I have to admit that I also run a side hustle that is connected to endurance training. Nature didn’t want us to be naturally fit, we have to work hard for it whether we like it or not. But sometimes, we could all use a bit of a boost. It is a major nuisance that effects of exercise are so short-lived, what if a little bit of tweaking would help us achieve the same with less effort. Whether you use to finally finish a marathon or eat all the delicious food while keeping a six-pack, I will be providing the means, not the judgement.
“The answer might be hidden in what we call The Dark Side of the genome.”

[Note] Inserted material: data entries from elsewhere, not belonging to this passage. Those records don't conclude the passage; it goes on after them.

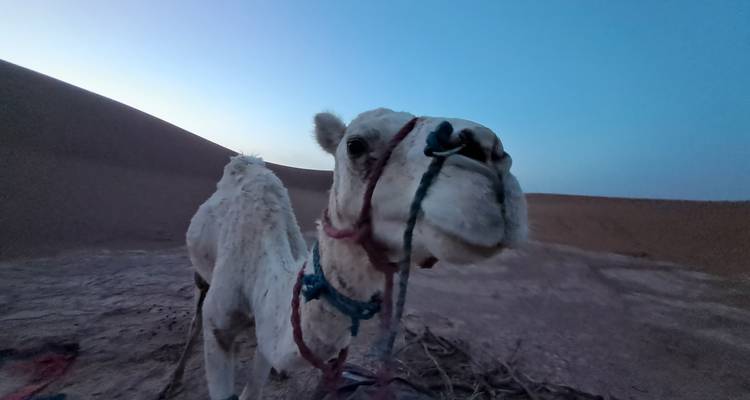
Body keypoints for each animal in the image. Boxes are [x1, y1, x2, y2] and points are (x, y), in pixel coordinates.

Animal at [160, 108, 528, 400]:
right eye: (356, 145)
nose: (489, 150)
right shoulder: (220, 324)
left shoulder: (267, 333)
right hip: (201, 277)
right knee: (196, 315)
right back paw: (172, 380)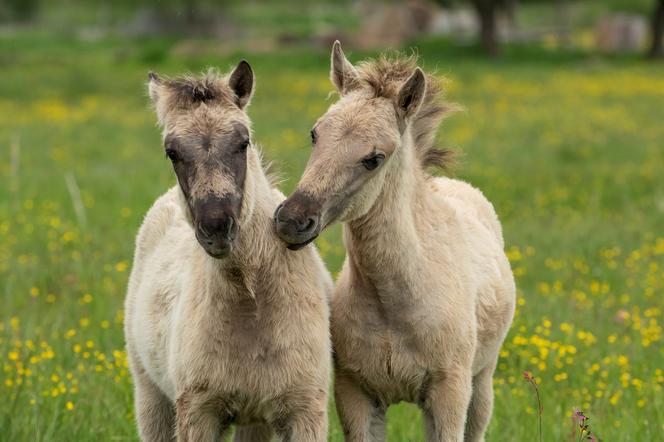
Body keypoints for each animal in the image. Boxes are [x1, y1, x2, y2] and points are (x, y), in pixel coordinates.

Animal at [124, 62, 332, 442]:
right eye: (172, 152)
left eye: (243, 142)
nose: (217, 226)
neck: (250, 304)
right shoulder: (198, 410)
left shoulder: (304, 409)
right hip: (151, 398)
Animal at [272, 42, 516, 442]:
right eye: (315, 134)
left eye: (374, 158)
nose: (292, 220)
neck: (393, 301)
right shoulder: (355, 393)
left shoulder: (449, 394)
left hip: (482, 381)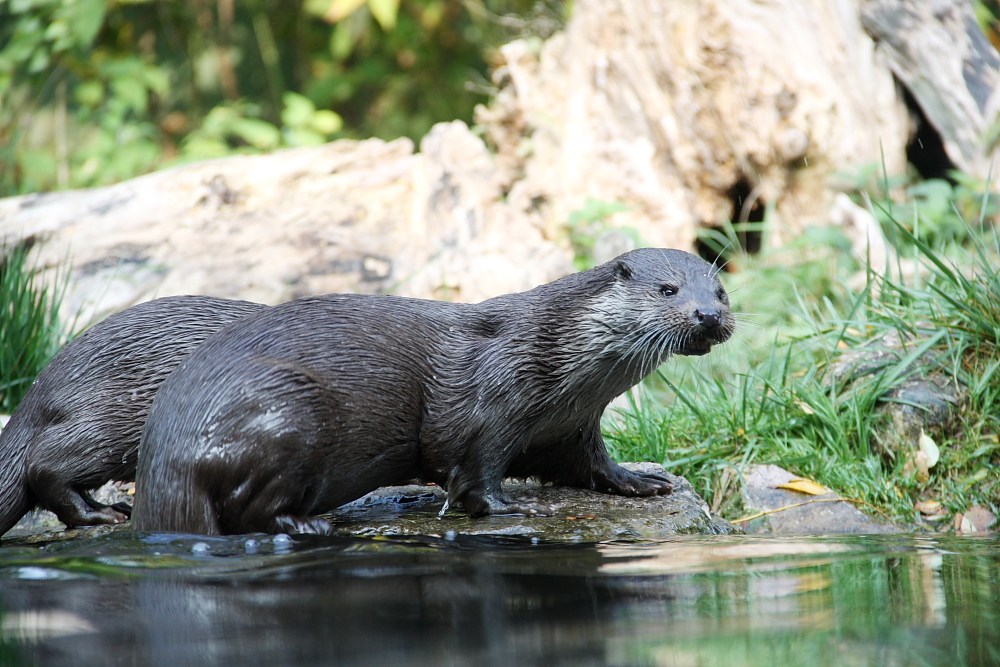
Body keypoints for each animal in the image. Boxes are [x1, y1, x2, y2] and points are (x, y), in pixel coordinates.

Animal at [133, 250, 740, 536]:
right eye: (668, 290)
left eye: (721, 291)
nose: (707, 315)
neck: (553, 355)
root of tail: (168, 453)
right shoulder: (491, 405)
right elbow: (473, 470)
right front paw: (509, 507)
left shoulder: (573, 424)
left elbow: (591, 465)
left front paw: (643, 481)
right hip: (287, 409)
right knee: (248, 509)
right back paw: (308, 523)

A wide range of diseases affects how well our muscles work. This has been related not only to poor quality of life due to muscle weakness but also to the fact that loss of muscle mass worsens the overall prognosis of almost any disease. It is also interesting to note that people respond differently to the same disease state, where some rapidly develop muscle atrophy, while others are able to maintain their muscles fairly intact even though the disease is still present. So, what determines these individual responses? The answer might be hidden in what we call “the Dark Side of the genome”. Indeed, the years following the completion of the Human Genome Project revealed that most of the common genetic mutations are not located in coding genes, those that carry the information required to build proteins, but actually in genomic regions whose function was unknown and usually referred as junk DNA. Nowadays, some of these regions are called “enhancers” and control when and in which cells a given coding gene (or group of genes) will be activated. Thus, my research aim is to shed some light on this part of our genome, trying to identify enhancers involved in the activation of genes during loss and gain of muscle mass. By doing this, we would be able to, for example, identify patients with high risk for developing muscle atrophy. This information could be used to optimize the disease treatment in a personalized fashion, curbing muscle loss and ultimately improving recovery and survival rates of conditions such as cancer, diabetes, spinal cord injury and others.

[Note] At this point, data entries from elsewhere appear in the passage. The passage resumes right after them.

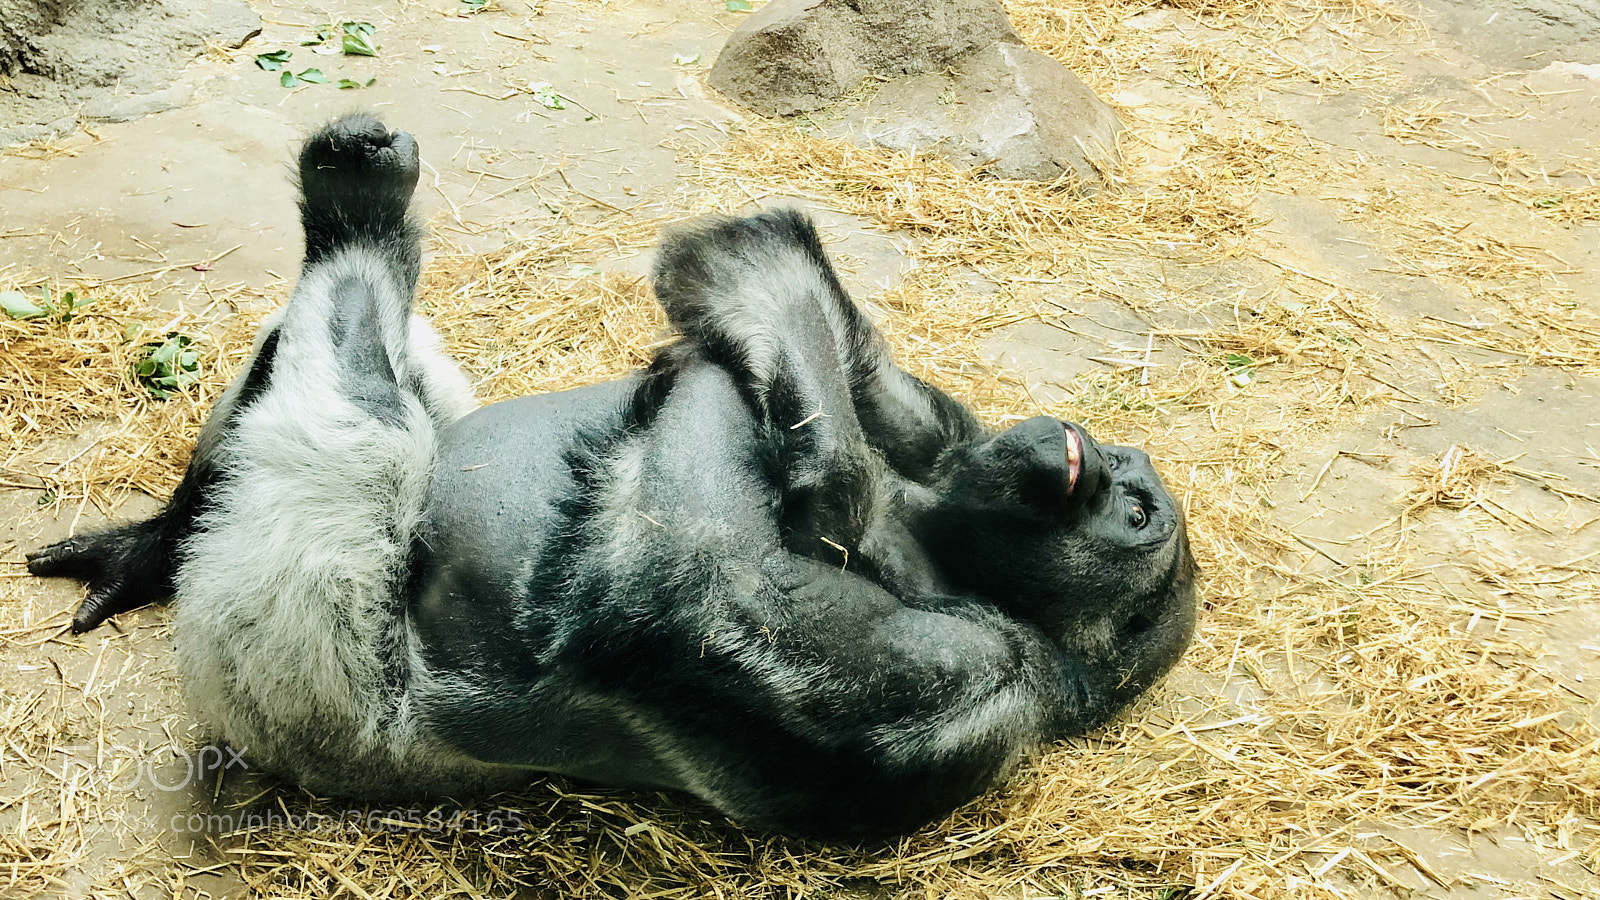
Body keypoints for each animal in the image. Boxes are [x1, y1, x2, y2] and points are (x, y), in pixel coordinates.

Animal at [30, 113, 1197, 843]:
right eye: (1127, 482)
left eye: (1138, 514)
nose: (1090, 463)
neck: (950, 542)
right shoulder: (945, 427)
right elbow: (769, 270)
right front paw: (826, 442)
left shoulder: (981, 677)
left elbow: (679, 589)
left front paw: (812, 475)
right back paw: (155, 543)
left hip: (289, 653)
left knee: (354, 394)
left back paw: (355, 218)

“However, part of this machinery is still unknown.”
Certain physiological (e.g. high-altitude training and high-intensity exercise) and pathological (e.g. strokes and cancer) situations lead to a considerable drop in cell oxygen content, which eventually allows for the stabilization and activation of the Hypoxia-inducible factor 1-alpha (HIF1a). HIF1a forms and drives a protein-machinery that adapt cell metabolism to low oxygen content. However, part of this machinery is still unknown. My research project aims to understand the molecular and metabolic adaptions of our cells to low oxygen conditions, with a special focus on folate metabolism. Our preliminary data point to unexpected enzymes in the folate pathway as a new component of the HIF1a machinery. Our current efforts aim to understand to what extent and in which situations HIF1a cross-talks with the folate pathway and, eventually, how we could intervene pharmacologically in these circumstances.
“better understand muscle performance and function in various circumstances, such as exercise or muscle disease”
The aim of my project is to better understand how muscle mass and its functions are regulated in the presence of a specific protein, called LMCD1. Structurally, this protein has two different forms. The first form of LMCD1 protein regulates muscle contraction performance. I am interested in studying the effects of LMCD1 in more detail. By learning more about the role of this protein, we can better understand muscle performance and function in various circumstances, such as exercise or muscle disease.